Aku melihat gunung terhampar di depan kaca mobil. Ladang jagung yang hijau. Petani sawi sedang panen. Kereta yang ditarik keledai. Kuabadikan dengan photo dan video dari kamera Hpku. Danau Hawassa begitu indahnya membentang di sebelah kiri jalan. Mereka mengendarai mobil disebelah kanan. Alunan musik dalam Bahasa Amharic, Bahasa nasional Ethiopia, mengalun lembut di dalam mobil Toyota Hiace penjemputku. Aku menanyakan nama sopir. Namanya Desta, dikemudian hari aku mengetahui arti nama Desta dalam Bahasa Amharic. Artinya "Bahagia". Nama sopir mencerminkan suasana hatiku saat itu.
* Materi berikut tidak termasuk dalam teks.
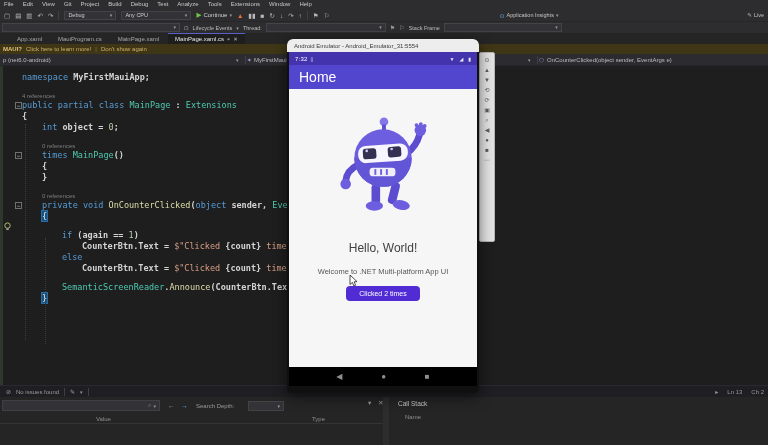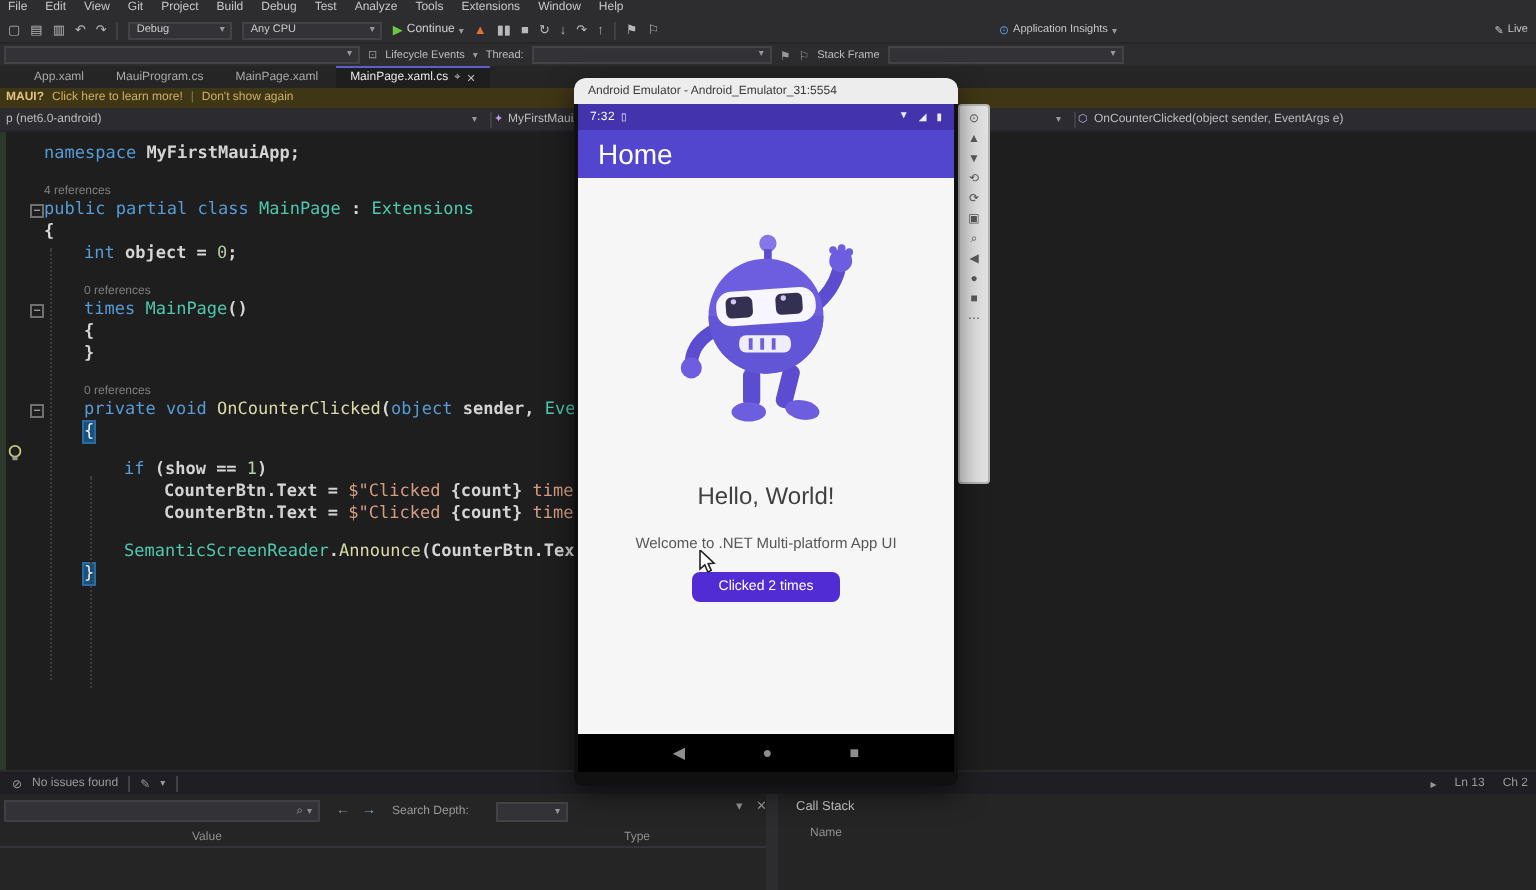--- a/index.html
+++ b/index.html
@@ -260,7 +260,7 @@
         <div class="cl code" data-name="code-line"><span class="gut" data-name="editor-gutter"><span class="fold" data-name="fold-collapse-icon">−</span></span><span class="ct" style="padding-left: 20px;"><span class="kw">private void </span><span class="me">OnCounterClicked</span><span class="pl">(</span><span class="kw">object</span><span class="pl"> sender, </span><span class="ty">EventArgs</span><span class="pl"> e)</span></span></div>
         <div class="cl code" data-name="code-line"><span class="gut" data-name="editor-gutter"></span><span class="ct" style="padding-left: 20px;"><span class="sel">{</span></span></div>
         <div class="cl blank" data-name="blank-line"><span class="gut" data-name="editor-gutter"></span><span class="ct" style="padding-left: 0px;"></span></div>
-        <div class="cl code" data-name="code-line"><span class="gut" data-name="editor-gutter"></span><span class="ct" style="padding-left: 40px;"><span class="kw">if </span><span class="pl">(show == </span><span class="nu">1</span><span class="pl">)</span></span></div>
+        <div class="cl code" data-name="code-line"><span class="gut" data-name="editor-gutter"></span><span class="ct" style="padding-left: 40px;"><span class="kw">if </span><span class="pl">(again == </span><span class="nu">1</span><span class="pl">)</span></span></div>
         <div class="cl code" data-name="code-line"><span class="gut" data-name="editor-gutter"></span><span class="ct" style="padding-left: 60px;"><span class="pl">CounterBtn.Text = </span><span class="st">$"Clicked </span><span class="pl">{count}</span><span class="st"> time"</span><span class="pl">;</span></span></div>
         <div class="cl code" data-name="code-line"><span class="gut" data-name="editor-gutter"></span><span class="ct" style="padding-left: 60px;"><span class="pl">CounterBtn.Text = </span><span class="st">$"Clicked </span><span class="pl">{count}</span><span class="st"> times"</span><span class="pl">;</span></span></div>
         <div class="cl blank" data-name="blank-line"><span class="gut" data-name="editor-gutter"></span><span class="ct" style="padding-left: 0px;"></span></div>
Begitu bahagia menginjakkan kaki di Ethiopia Afrika. Tak pernah aku bermimpi bisa menginjakkan kaki di tanah ini. Namun ini nyata. Bulu kuduk ini terasa merinding. Seluruh panca inderaku menyesapi suasana disekelilingku. Aku berada di Ethiopia Afrika.
Suasana pedesaan terasa kental. Cuaca mendung. Mobil berjalan membelah padang rumput yang luas. Kulihat para penggembala sapi dan kambing berhamburan di padang rumput yang menghijau. Di kejauhan kulihat rumah rumah tradisional berbentuk kubah dengan dinding tanah, beratapkan dedaunan. Tatapan mata tertembus padang rumput, danau Hawassa serta pegunungan di ujung horizon. Aku mengucapkan kalimat Thoyibah .Subhanallah. indah sekali.
Beberapa sepeda melintas. Mobil berjalan pelan. Kami harus hati hati dalam mengendarai mobil karena hewan ternak sapi dan kambing kadang melintas di tengah jalan.
Di dalam mobil aku berpikir,bagaimana mungkin negeri yang begini hijau dan subur, pernah mengalami kekeringan di tahun 1980, seperti lagu "Ethiopia" Iwan Fals. Tiba tiba aku teringat Ida istriku dan Adel putriku. Kami sekarang sudah terpisah jauh. Aku menatap langit mendung. Begitu lama kutatap langit hingga aku lupa anganku melayang, menemui wajah Ida dan Adel. Benakku terus mengajakku berlari terbirit birit menengok rumah Ungaran. Sejenak kemudian aku tersadar dan aku berucap," Aku di sini untukmu"
Mobil memasuki pinggiran kota Hawassa menyalip bus antar kota berwarna hijau merk "Yutong". Dari Namanya Yutong bus ini dari China. Dari belakang kulihat tulisan " Yegna Bus". Beberapa angkutan bajaj berwarna biru melintas. Persis bajaj di Jakarta. Memang itu bajaj buatan India. Aku seperti kembali ke peradaban masa lalu. Mobil kami berhenti karena ada pemeriksaan South Special Police. Saat itu Hawassa masih menjadi ibukota dari regional SNNPRS ( Southern Nations, Nationalities, and Peoples Region). Sopir turun dari mobil.Polisi hanya menengok koper koper kami dan mepersilakan kami berlalu.
Aku layangkan pandangan ke seluruh penjuru pinggiran kota Hawassa. Kota ini akan menjadi tempat bekerja dan tempat tinggalku. Babak baru dalam kehidupanku akan segera dimulai. Perlahan lahan suasana kota ini mampu membuat hatiku berteduh. Tak henti hentinya aku mendengarkan gemuruh sekaligus keheningan di dalam hatiku.